Entries ::
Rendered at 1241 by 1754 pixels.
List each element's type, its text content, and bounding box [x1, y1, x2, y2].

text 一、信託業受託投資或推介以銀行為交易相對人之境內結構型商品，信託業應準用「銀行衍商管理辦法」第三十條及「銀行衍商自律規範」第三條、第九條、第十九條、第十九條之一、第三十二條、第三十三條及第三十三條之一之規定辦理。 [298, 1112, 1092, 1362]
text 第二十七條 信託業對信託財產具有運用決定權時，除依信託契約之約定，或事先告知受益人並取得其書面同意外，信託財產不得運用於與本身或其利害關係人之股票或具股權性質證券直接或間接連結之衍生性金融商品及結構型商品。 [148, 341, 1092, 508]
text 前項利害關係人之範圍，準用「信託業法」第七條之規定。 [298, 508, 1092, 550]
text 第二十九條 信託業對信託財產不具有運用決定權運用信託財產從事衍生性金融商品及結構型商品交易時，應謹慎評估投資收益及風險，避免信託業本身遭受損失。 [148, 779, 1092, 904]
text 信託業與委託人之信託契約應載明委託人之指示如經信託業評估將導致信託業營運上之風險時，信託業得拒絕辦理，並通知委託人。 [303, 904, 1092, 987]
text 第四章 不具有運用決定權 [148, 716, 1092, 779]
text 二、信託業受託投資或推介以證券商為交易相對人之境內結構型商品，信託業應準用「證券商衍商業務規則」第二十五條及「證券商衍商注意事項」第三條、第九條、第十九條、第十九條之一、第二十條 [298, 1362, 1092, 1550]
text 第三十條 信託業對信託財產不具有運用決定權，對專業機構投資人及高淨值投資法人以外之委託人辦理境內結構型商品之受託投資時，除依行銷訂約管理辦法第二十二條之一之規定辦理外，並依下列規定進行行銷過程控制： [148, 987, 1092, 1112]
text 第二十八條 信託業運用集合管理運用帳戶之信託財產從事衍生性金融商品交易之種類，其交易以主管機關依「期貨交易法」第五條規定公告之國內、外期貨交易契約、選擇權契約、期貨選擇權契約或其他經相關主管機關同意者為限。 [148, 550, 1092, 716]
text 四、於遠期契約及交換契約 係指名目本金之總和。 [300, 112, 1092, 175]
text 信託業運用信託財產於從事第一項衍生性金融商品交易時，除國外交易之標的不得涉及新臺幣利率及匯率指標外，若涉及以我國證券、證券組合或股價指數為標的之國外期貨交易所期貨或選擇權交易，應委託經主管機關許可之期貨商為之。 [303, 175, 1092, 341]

Exercise description ::
Copy every entry above word for word, line by line, with nothing changed.

Solution to this task ::
Rendered at 1241 by 1754 pixels.
List each element's type, its text content, and bounding box [x1, y1, x2, y2].

text 一、信託業受託投資或推介以銀行為交易相對人之境內結構型商品，信託業應準用「銀行衍商管理辦法」第三十條及「銀行衍商自律規範」第三條、第九條、第十九條、第十九條之一、第三十二條、第三十三條及第三十三條之一之規定辦理。 [298, 1112, 1092, 1362]
text 第二十七條 信託業對信託財產具有運用決定權時，除依信託契約之約定，或事先告知受益人並取得其書面同意外，信託財產不得運用於與本身或其利害關係人之股票或具股權性質證券直接或間接連結之衍生性金融商品及結構型商品。 [148, 341, 1092, 508]
text 前項利害關係人之範圍，準用「信託業法」第七條之規定。 [298, 508, 1092, 550]
text 第二十九條 信託業對信託財產不具有運用決定權運用信託財產從事衍生性金融商品及結構型商品交易時，應謹慎評估投資收益及風險，避免信託業本身遭受損失。 [148, 779, 1092, 904]
text 信託業與委託人之信託契約應載明委託人之指示如經信託業評估將導致信託業營運上之風險時，信託業得拒絕辦理，並通知委託人。 [303, 904, 1092, 987]
text 第四章 不具有運用決定權 [148, 716, 1092, 779]
text 二、信託業受託投資或推介以證券商為交易相對人之境內結構型商品，信託業應準用「證券商衍商業務規則」第二十五條及「證券商衍商注意事項」第三條、第九條、第十九條、第十九條之一、第二十條 [298, 1362, 1092, 1550]
text 第三十條 信託業對信託財產不具有運用決定權，對專業機構投資人及高淨值投資法人以外之委託人辦理境內結構型商品之受託投資時，除依行銷訂約管理辦法第二十二條之一之規定辦理外，並依下列規定進行行銷過程控制： [148, 987, 1092, 1112]
text 第二十八條 信託業運用集合管理運用帳戶之信託財產從事衍生性金融商品交易之種類，其交易以主管機關依「期貨交易法」第五條規定公告之國內、外期貨交易契約、選擇權契約、期貨選擇權契約或其他經相關主管機關同意者為限。 [148, 550, 1092, 716]
text 四、於遠期契約及交換契約 係指名目本金之總和。 [300, 112, 1092, 175]
text 信託業運用信託財產於從事第一項衍生性金融商品交易時，除國外交易之標的不得涉及新臺幣利率及匯率指標外，若涉及以我國證券、證券組合或股價指數為標的之國外期貨交易所期貨或選擇權交易，應委託經主管機關許可之期貨商為之。 [303, 175, 1092, 341]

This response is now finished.